## BEGIN Supplied passage
Integration by change of variable

• Feb 29th 2008, 05:47 PM
doctorgk
Integration by change of variable
$\int \frac{-x}{(x+1)-\sqrt (x+1)} dx$

Kind of lost, I tried letting u=x+1, then follow through, but my answer does not match up with the right answer

the square root goes over the entire quantity $x+1$

thanks
• Feb 29th 2008, 06:36 PM
TwistedOne151
make the u substitution $u=\sqrt{x+1}$. Then $x=u^2-1$, and $dx=2u\,du$. When you make this subtitution, factor the numerator and the denominator (they're both polynomials) and cancel common factors. The result is easily integrable.
--Kevin C.
## END Supplied passage
What is asked >>
A: Copy the integration thread between "Kind of lost, I" and "is easily integrable.", inclusive, renaming "common factors" as "shared factors".
B: Turn the paragraph of the integration thread that begins "make the u substitution" into a short list of steps, keeping its main facts.
## BEGIN Supplied entries
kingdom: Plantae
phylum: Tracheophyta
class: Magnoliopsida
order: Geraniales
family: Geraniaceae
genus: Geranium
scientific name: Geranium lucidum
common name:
## END Supplied entries
## BEGIN Supplied entries
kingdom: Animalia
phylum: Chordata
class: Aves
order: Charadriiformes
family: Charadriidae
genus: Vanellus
## END Supplied entries
## BEGIN Supplied entries
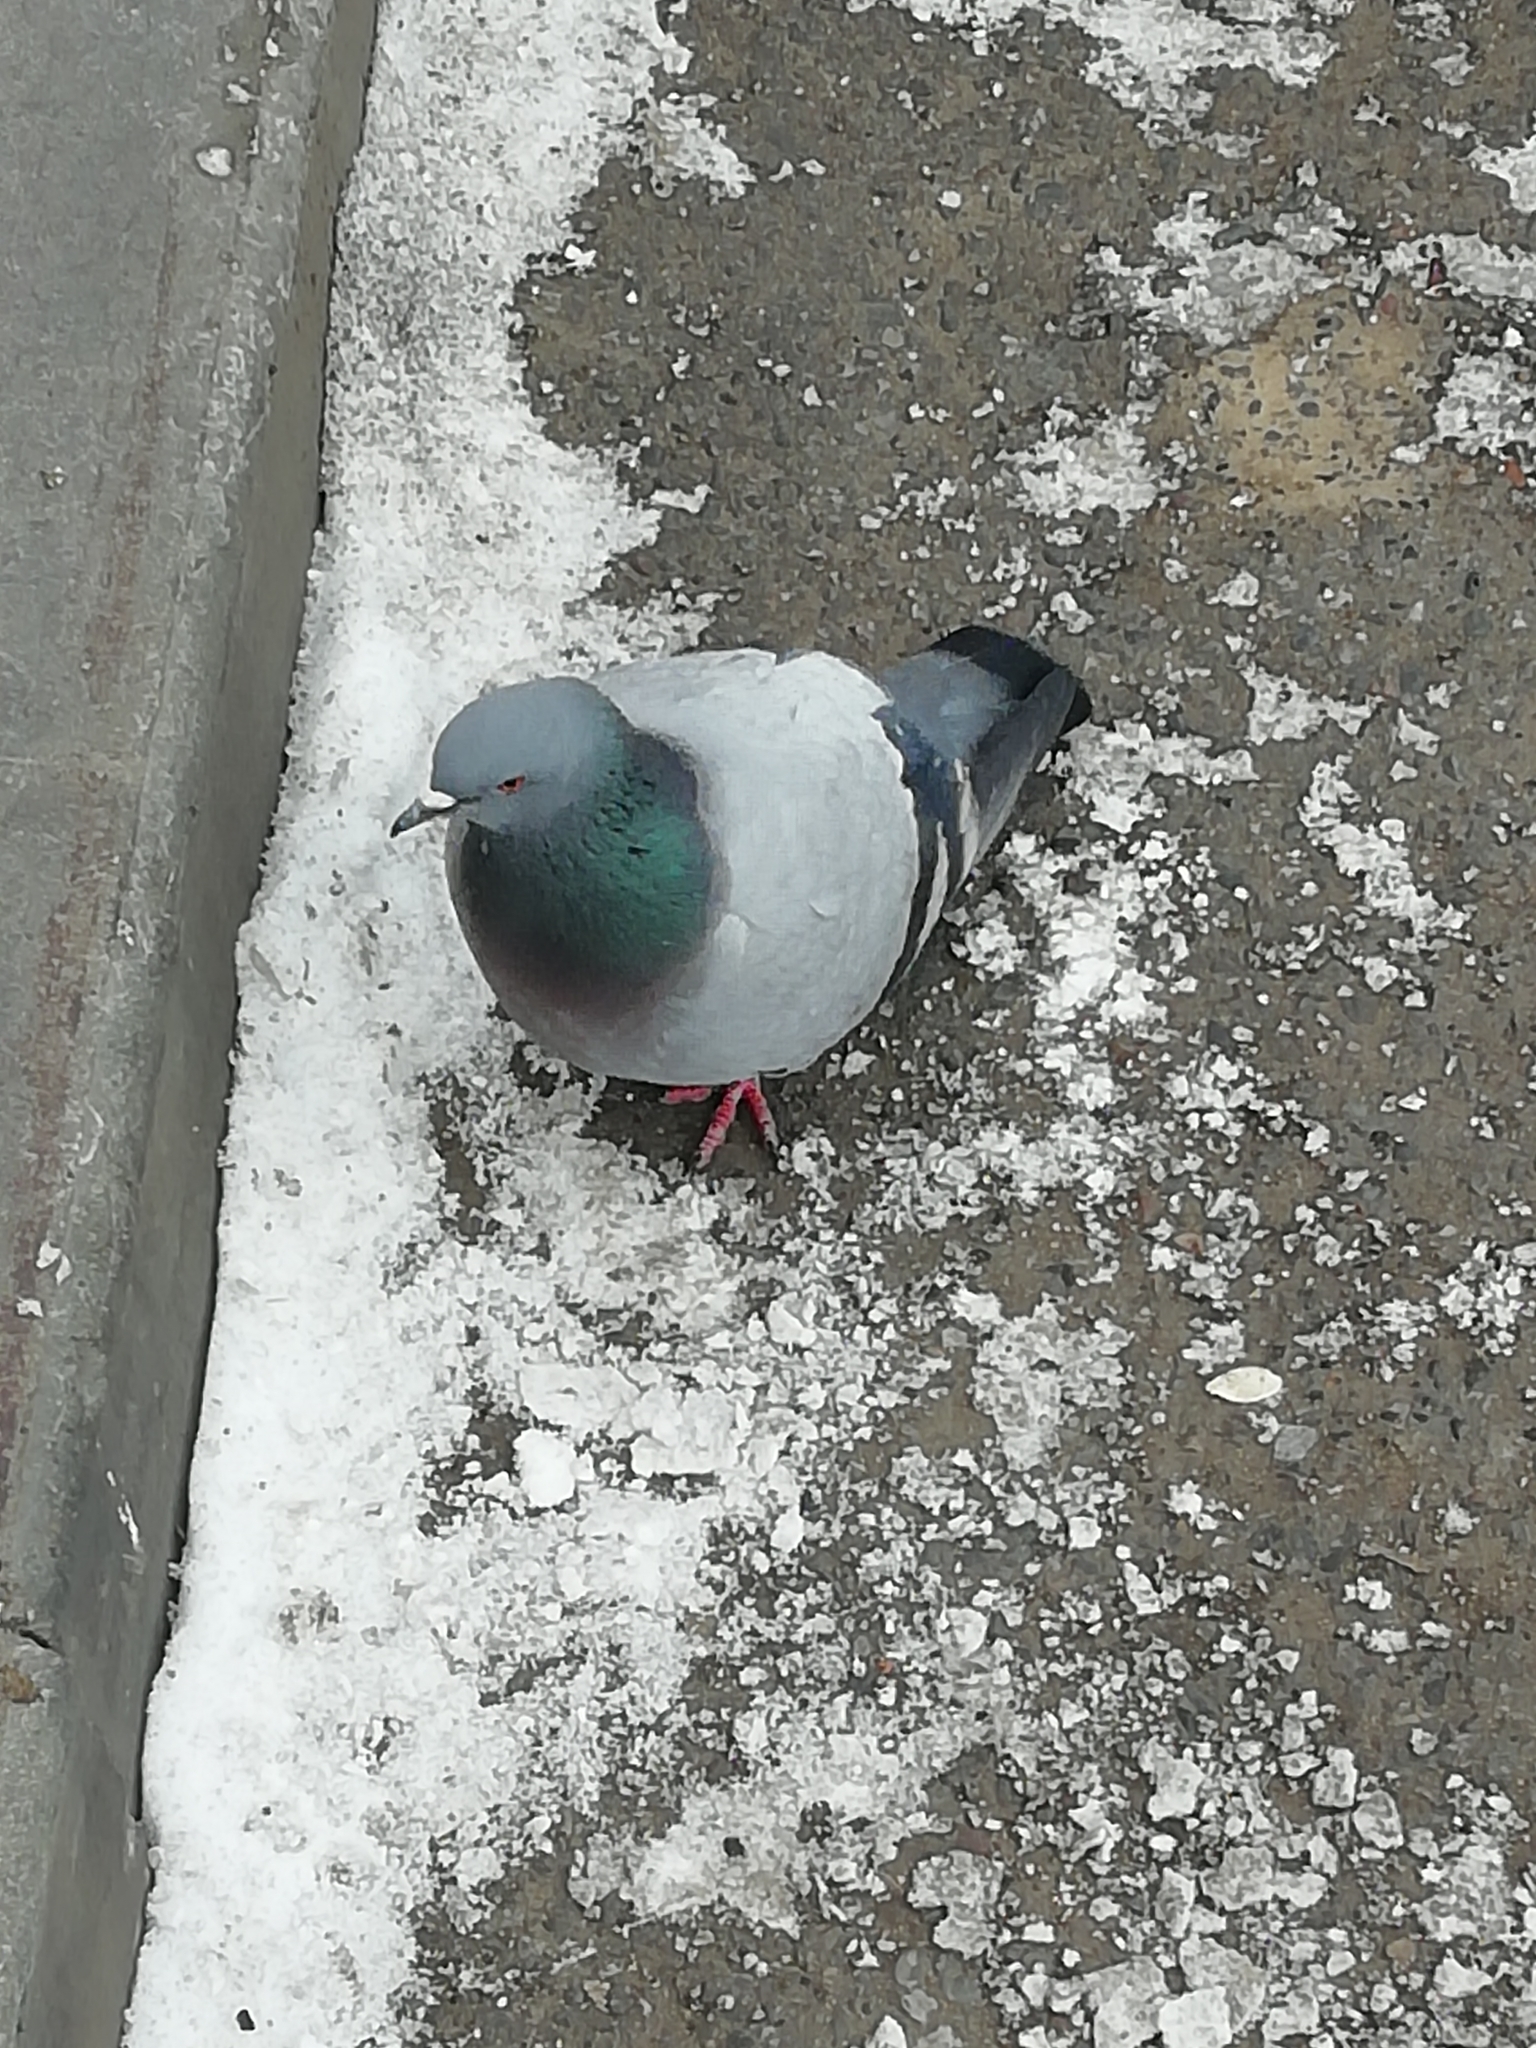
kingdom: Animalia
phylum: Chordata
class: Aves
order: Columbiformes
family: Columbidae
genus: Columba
## END Supplied entries
Results by task >>
A:
Kind of lost, I tried letting u=x+1, then follow through, but my answer does not match up with the right answer

the square root goes over the entire quantity $x+1$

thanks
• Feb 29th 2008, 06:36 PM
TwistedOne151
make the u substitution $u=\sqrt{x+1}$. Then $x=u^2-1$, and $dx=2u\,du$. When you make this subtitution, factor the numerator and the denominator (they're both polynomials) and cancel shared factors. The result is easily integrable.

B:
- Substitute $u=\sqrt{x+1}$, so $x=u^2-1$ and $dx=2u\,du$.
- Factor the numerator and the denominator, which are both polynomials, and cancel common factors.
- The result is easy to integrate.